Davis approved a bill creating the California Consumer Power and Conservation Financing Authority -- a new state agency that can issue up to $5 billion in revenue bonds to build, purchase, lease or operate power plants.

Authority-financed plants will provide cost-based electricity to California consumers, Davis said, which will stabilize the state's volatile energy market.

The power authority is modeled after one in New York, which has 10 power plants, 1,400 miles of transmission lines and produces about 25 percent of the state's power. Nebraska also has a power authority, which created a market in which residents pay 22 percent less than the national average, said Senate Leader John Burton, a San Francisco Democrat and the bill's author.

A higher-than-usual number of power plants under repair this year shows companies are manipulating the power market to drive up prices, Davis said, something the new authority fights by building more plants.

Having a public power authority will "supplement not supplant" private energy sources, Davis said.

"In a deregulated world, the only way you can guarantee reliable affordable power is to build it yourself if private companies won't do it," he said.

The bill allows the authority to seize power plants, but Burton said if the state does so, he would prefer it happen through the governor's emergency power, which is faster.

"Sooner or later the state has got to let these buccaneers know that we're not going to tolerate what they're doing to us," Burton said. "The only thing these exploiters understand is possibly a little counterterrorism."

Few Republicans in the Legislature supported the bill, saying the state shouldn't get further into the power business. They also warned that it could discourage private companies from building plants.

"It's just $5 billion more in bonds borne by ratepayers to do something the private sector would gladly do, if we would get out of the way," said Assemblyman Dave Cox, R-Fair Oaks.

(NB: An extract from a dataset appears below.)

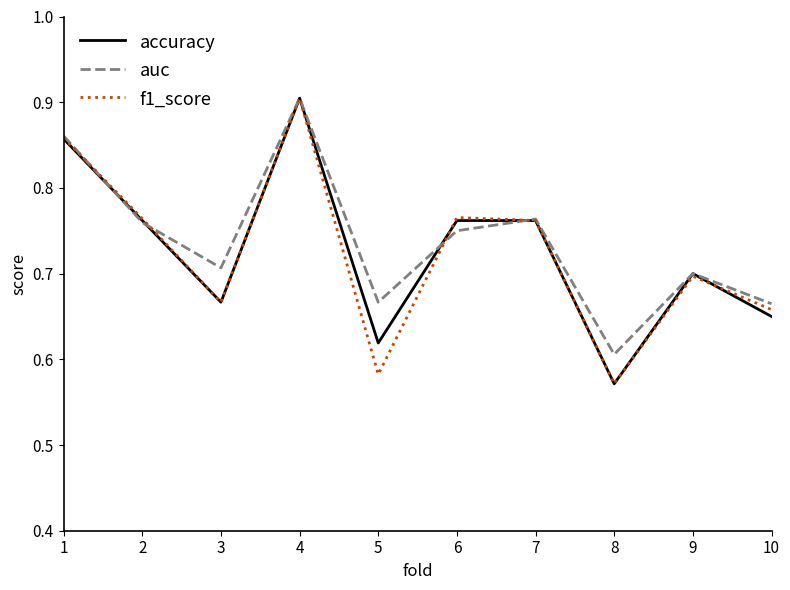

Where is the first local minimum for f1_score?

3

The bill was sponsored by state treasurer Philip Angelides, who conceded that it won't save California from blackouts this summer but will help stabilize the energy markets as more generators are built.

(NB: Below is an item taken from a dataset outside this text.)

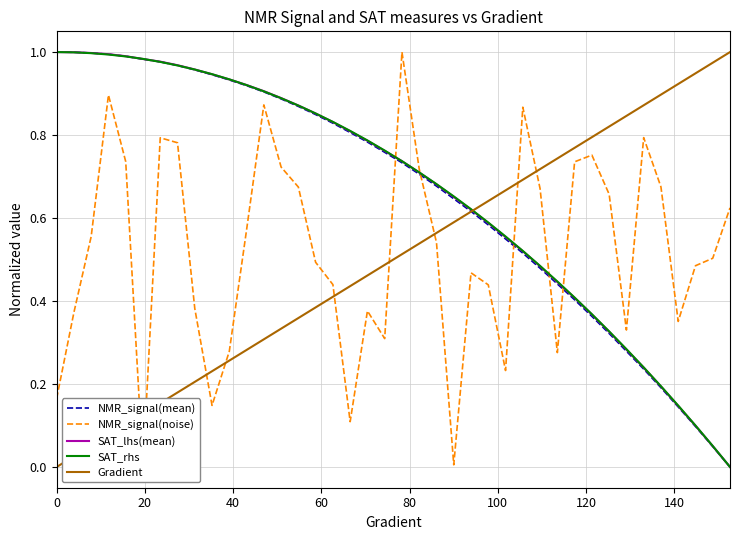

How many positive values does the NMR_signal(mean) series have?

39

With the authority, Angelides said, California will not be held hostage "by an unregulated private energy market run amok." The authority is the "beginning of the end for deregulation ... which has proven to be a disaster."

Angelides repeatedly blamed the crisis on out-of-state power generators.

"There is a tremendous drain on California because of generators' prices," he said. "And that drain is heading straight to the heart of Texas," which is opening its energy markets.

Severin Borenstein, director of University of California, Berkeley's energy institute, said better ways exist to solve the state's energy crisis, such as signing long-term contracts for power.

The problem, he said, didn't come from not enough public power plants but because "there are companies that have market power and there's a real shortage and we didn't hedge against that."

Private companies may not want to build plants in California if it looks like the state could be overbuilt and "there are pretty good reasons to believe that the government won't be the most efficient builder and operator of power facilities," Borenstein said.

Also Wednesday, several key lawmakers urged Davis to join with the governors of Washington and Oregon to set a limit on the price the states would pay for power this summer, creating a "buyers' cartel."

The states should set their own price ceiling on electricity in light of federal regulators' refusal to set region-wide caps, said Fred Keeley, D-Boulder Creek, the Assembly's point man on energy.

The states would refuse to pay, under any circumstances, more than a predetermined price that would give electricity generators a "reasonable" profit, under a resolution sponsored by the nine Democrats.

If generators refused to lower their prices, that would mean almost certain blackouts in California this summer, said Assemblyman Paul Koretz, D-West Hollywood, the measure's author.

But those will happen anyway, by all accounts, and the price cap would let the state better predict and manage the outages, he said.

The resolution proposes that caps be installed for two years, until enough power plants can be built to allow the market to function naturally.

The state has been buying power for the customers of three major utilities since mid-January. The utilities' credit was cut off after they amassed debts of more than $14 billion dollars due to high wholesale electricity prices that they were unable to pass on to customers.